The ship was commissioned on 1 July 2025 in Kaliningrad, Russia in the presence of Vice Admiral Sanjay Jasjit Singh, Flag Officer Commanding-in-Chief Western Naval Command. The ship completed its three month-long trials. The commissioning ceremony was also attended by Mikhail Babich, Deputy Director General of the Federal Service for Military Technical Cooperation of the Russian Federation and Vice Admiral R. Swaminathan, Controller of Warship Production and Acquisition among others. The guard of honour was joined by personnel from Russia's Baltic Fleet.

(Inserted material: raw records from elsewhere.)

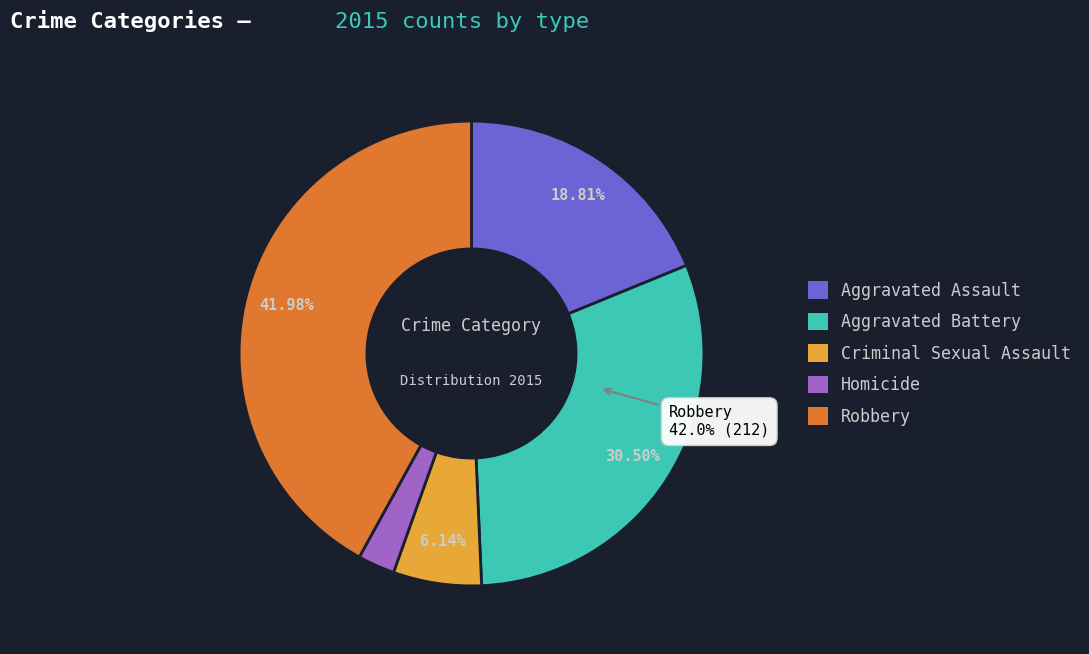

What is the change in value from Criminal Sexual Assault to Robbery?

+181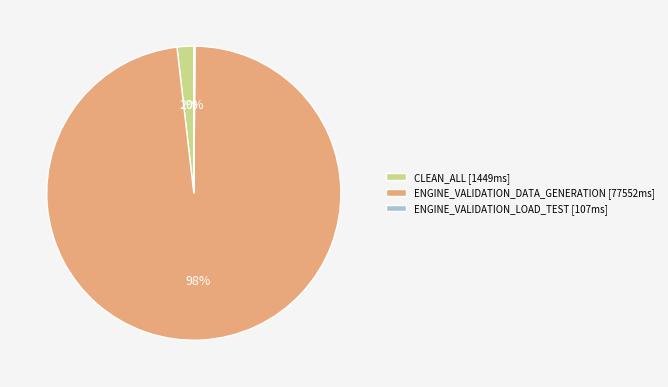

Between CLEAN_ALL and ENGINE_VALIDATION_DATA_GENERATION, which is larger?

ENGINE_VALIDATION_DATA_GENERATION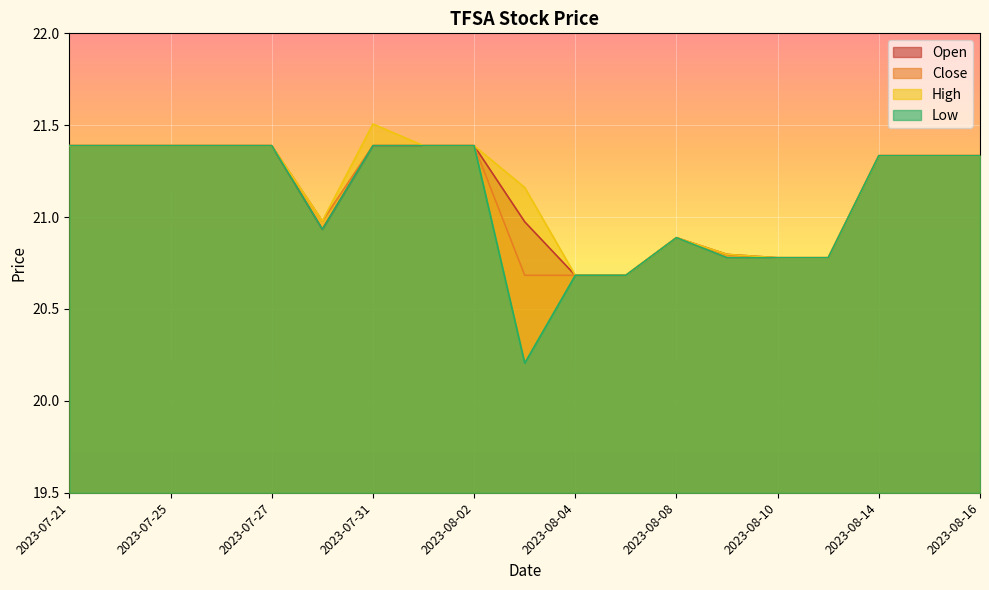

At which category is the sum across all series the highest?

2023-07-31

The commissioning commander of the ship, Captain Sridhar Tata, has a history of serving on 12 different warships including commanding three of them. Additionally, he participated in Operation Vijay, Operation Parakram, and anti-piracy missions. He was one of the founding member of the Maritime Security Wing of the National Security Council Secretariat under NSA Ajit Doval.

== Service history ==
In the early hours of 18 July 2025, multiple media reports confirmed INS Tamal's unscheduled presence in the Finnish territorial waters. The Finnish Navy was also reportedly in contact with the vessel since it was spotted in the Gulf of Finland and Tamal was reportedly transiting towards Bay of Bothnia. By 19 July, Saturday, the ship reached the Bay of Bothnia, which in turn is partly in the Swedish territorial waters. While the passage of an Indian warship along this route is unusual, neither Finland nor Sweden suspected the vessel of any unlawful activity. Later, the ship turned back southwards and then left the Sea of Åland on a southwards course in the afternoon of 20 July. As of the morning of 21 July, the ship reached the international waters and was in the Baltic Sea just north of Sweden's Gotland Island. However, the reason for the ship’s weekend route remained speculative, though its presence in Finnish waters was deemed permissible under the principle of “innocent passage,” as it posed no threat to the country’s peace or security.

Between 6 and 9 August 2025, INS Tamal called at Port of Casablanca of Morocco. This is one of the port call on the ship's voyage to India from Russia via multiple European and Asian ports. The ship also undertook a Passage Exercise with Moroccan frigate Mohammed VI after departure from the port.

Later, Tamal also participated in a Passage Exercise (PASSEX) with ITS Trieste of the Italian Navy before calling at the Port of Naples in Italy between 13 and 16 August 2025. On the occasion of the 79th Indian Independence Day on 15 August, a ceremonial parade was organised onboard the ship while the crew also visited the Indian embassy to Italy. The port call follows the upgradation of both the country's bilateral ties to Strategic Partnership in 2023 through the India-Italy Strategic Action Plan 2025-2029.

On 19 August, the ship reached Crete Naval Base, Souda Bay, Greece. The crew engaged with their counterparts of the Hellenic Navy and NATO Navy while the Commanding Officer called on multiple senior officers like the Base Commander of Souda Bay Naval Base, Commodore Dionysios Mantadakis, Head of NMIOTC, Captain Kouplakis Iliias and Commanding Officer of the Naval Support Activity of the US Navy, Captain Stephen Steacy. A cross-deck visit for the Tamal crew was also hosted onboard ITS Trieste in Souda Bay. The visit to Greece concluded on 22 August. The ship also undertook a Passage Exercise (PASSEX) with , a of the Hellenic Navy.

On 27 August 2025, INS Tamal called at Jeddah Port of Saudi Arabia. The ship was joined by the following day, i.e., on 28 August. The ships' crew will also interact with the Royal Saudi Navy and Border Guards as part of a goodwill visit along with diplomatic talks, sports fixture and exploring "avenues for further engagement".

NS Tamal participated at the International Fleet Review 2026 held at Visakapatanam.